It's important not to cross compare and therefore inadvertantly judge some things, such as girlfriends, art forms, speech impediments and the differences in the culture of catching buses. But the human brain was originally designed for cooling the blood and not for thinking, and so, inanely, but frequently, it does attempt to compare incomparable things, which really, is just a silly thing to do.
Cross comparing catching buses in Ethiopia, which is where I was a year ago to this day, to catching buses in Thailand, which is where I am now today, is comparable to cross comparing consuming beef from a cow to consuming a crunchy apple from a tree. Correct, they're both food, but that's where the comparison ends. Yet, while I sat on the bus, which cruised up a mountain and showed me spectacular jungle views... well... I kept on hating the bus because it wasn't an Ethiopian bus, and then hating those Ethiopian buses because they weren't this one. I wanted there to be an ideal bus, the perfect bus, the bus I wanted most of all... But which bus is it?

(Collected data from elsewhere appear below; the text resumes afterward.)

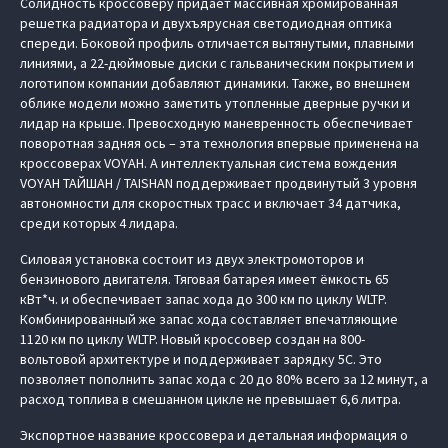
Солидность кроссоверу придает массивная хромированная
решетка радиатора и двухъярусная светодиодная оптика
спереди. Боковой профиль отличается вытянутыми, плавными
линиями, а 22-дюймовые диски с гальваническим покрытием и
логотипом компании добавляют динамики. Также, во внешнем
облике модели можно заметить утопленные дверные ручки и
лидар на крыше. Превосходную маневренность обеспечивает
поворотная задняя ось – эта технология впервые применена на
кроссоверах VOYAH. А интеллектуальная система вождения
VOYAH ТАЙШАН / TAISHAN поддерживает продвинутый 3 уровня
автономности для скоростных трасс и включает 34 датчика,
среди которых 4 лидара.
Силовая установка состоит из двух электромоторов и
бензинового двигателя. Тяговая батарея имеет ёмкость 65
кВт*ч. и обеспечивает запас хода до 300 км по циклу WLTP.
Комбинированный же запас хода составляет впечатляющие
1120 км по циклу WLTP. Новый кроссовер создан на 800-
вольтовой архитектуре и поддерживает зарядку 5С. Это
позволяет пополнить запас хода с 20 до 80% всего за 12 минут, а
расход топлива в смешанном цикле не превышает 6,6 литра.
Экспортное название кроссовера и детальная информация о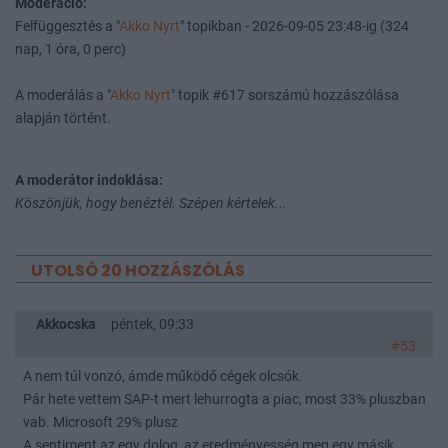
Moderáció:
Felfüggesztés a "
Akko Nyrt
" topikban - 2026-09-05 23:48-ig (324
nap, 1 óra, 0 perc)
A moderálás a "
Akko Nyrt
" topik #617 sorszámú hozzászólása
alapján történt.
A moderátor indoklása:
Köszönjük, hogy benéztél. Szépen kértelek...
UTOLSÓ 20 HOZZÁSZÓLÁS
Akkocska
péntek, 09:33
#53
A nem túl vonzó, ámde működő cégek olcsók.
Pár hete vettem SAP-t mert lehurrogta a piac, most 33% pluszban
vab. Microsoft 29% plusz
A sentiment az egy dolog, az eredményesség meg egy másik.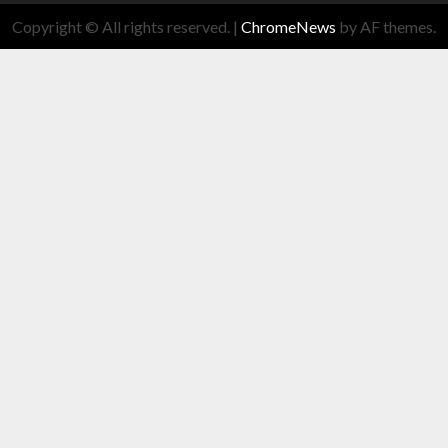
Copyright © All rights reserved.
|
ChromeNews
by AF themes.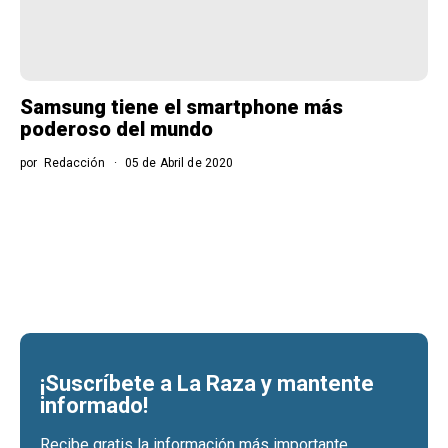
Samsung tiene el smartphone más
poderoso del mundo
por
Redacción
05 de Abril de 2020
¡Suscríbete a La Raza y mantente
informado!
Recibe gratis la información más importante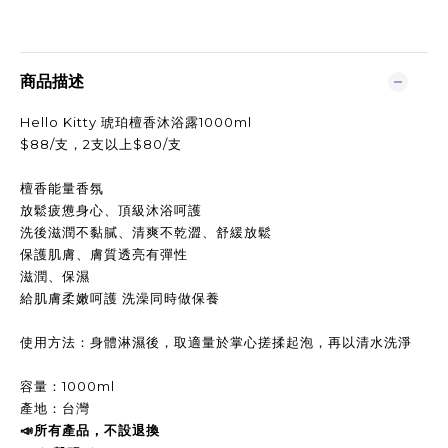
商品描述
Hello Kitty 琥珀檀香沐浴露1000ml
$88/支，2支以上$80/支
檀香能量香氛
放鬆疲憊身心、頂級沐浴呵護
洗後滋潤不黏膩、清爽不乾澀、舒緩放鬆
保護肌膚、膚質透亮有彈性
滋潤、保濕
給肌膚柔嫩呵護 洗澡同時做保養
使用方法：身體淋濕後，取適量於掌心搓揉起泡，再以清水洗淨
容量：1000ml
產地：台灣
所有產品，不設退換
📣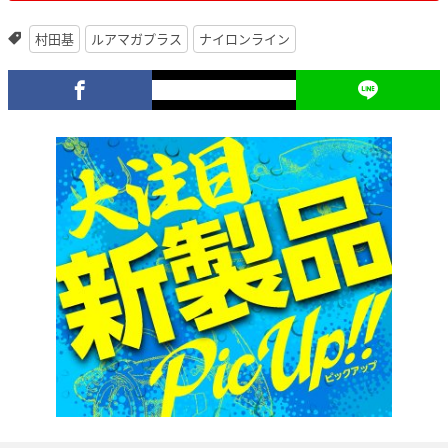
村田基
ルアマガプラス
ナイロンライン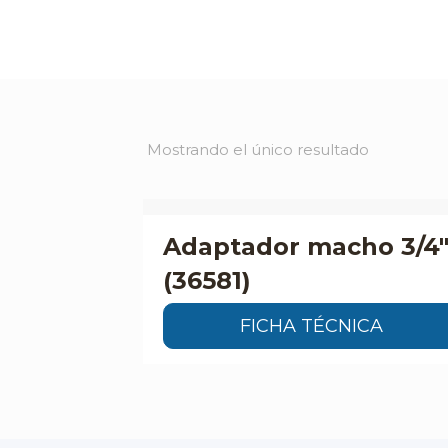
Mostrando el único resultado
Adaptador macho 3/4
(36581)
FICHA TÉCNICA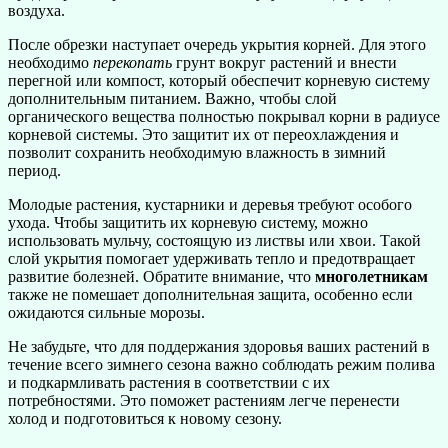
воздуха.
После обрезки наступает очередь укрытия корней. Для этого
необходимо
перекопать
грунт вокруг растений и внести
перегной или компост, который обеспечит корневую систему
дополнительным питанием. Важно, чтобы слой
органического вещества полностью покрывал корни в радиусе
корневой системы. Это защитит их от переохлаждения и
позволит сохранить необходимую влажность в зимний
период.
Молодые растения, кустарники и деревья требуют особого
ухода. Чтобы защитить их корневую систему, можно
использовать мульчу, состоящую из листвы или хвои. Такой
слой укрытия помогает удерживать тепло и предотвращает
развитие болезней. Обратите внимание, что
многолетникам
также не помешает дополнительная защита, особенно если
ожидаются сильные морозы.
Не забудьте, что для поддержания здоровья ваших растений в
течение всего зимнего сезона важно соблюдать режим полива
и подкармливать растения в соответствии с их
потребностями. Это поможет растениям легче перенести
холод и подготовиться к новому сезону.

In Ethiopia one needs to be at the bus station before the sun rises, at 6 in the morning, where one waits in a seething mass of black faces, wrapped in "gabi's" against the cold, and the gate to the large 'terminal' opens, where a sandy, dirty parking lot is full with buses, and the hundreds, nay thousands, nay millions of people surge forward pushing, yelling and fighting to get to their buses, as various bus drivers yell and scream the name of their destinations, but the noise is so overwhelming that it's impossible to hear what they're yelling, and you bump and push and struggle as if you're lost in the rapids of a river, until almost by fortuitous chance you encounter someone who happens to be yelling your destination and you send half your party to fight for seats, and the other half struggles through the crowd getting on to the bus to behind the bus, where you have to put your luggage on the top yourself or else be charged extra. On the bus ride the windows are all closed and it swelters. If you open one, all the Ethiopians look confused, and eventually someone will lean over and close it.
In Thailand you walk into the paved bus terminal, which has signs, where you can book tickets, and where uniformed officials ask in English in a worried manner if you know where to get tickets, and if you have tickets, if you know where your bus is departing from, and if you do, if you're having a good time. There are multiple buses here, and you can purchase tickets beforehand. When the bus arrives you sit in your official seat and the bus driver personally puts your luggage in the luggage space underneath the bus. We went on the non-airconditioned bus, which was over 100 Bhat cheaper, but not only were all the windows open, but so were the doors. It was cool in those mountains, and I can't imagine the virtue of air-conditioning at such an altitude.
The experience in Ethiopia was amazing, insane, and beautiful; the experience here was tame, easy, and beautiful. Eating beef involves the death of a cow, the cutting of meat, the cooking of meat, the eating of meet. Eating an apple involves plucking one off a tree. They're both food, but so fundamentally different, and obviously I'm allowed to enjoy both, just in different ways.
Pai is nice. Tiny. Huts. Bars. Westerners. Some Thai people. Just met some British people and got a bit drunk with them and then ate some Spicy Chicken Soup, Tom Kai Gun, I think, but perhaps I'm wrong.
Tomorrow I might ride on an elephant.
Why would anyone ever create a blog?
To full the internet with useless information and so slow it down so that it spends so much time processing information that it doesn't have time to evolve it's own independant intelligence and kill us all. That's what this site is all about. Saving the world.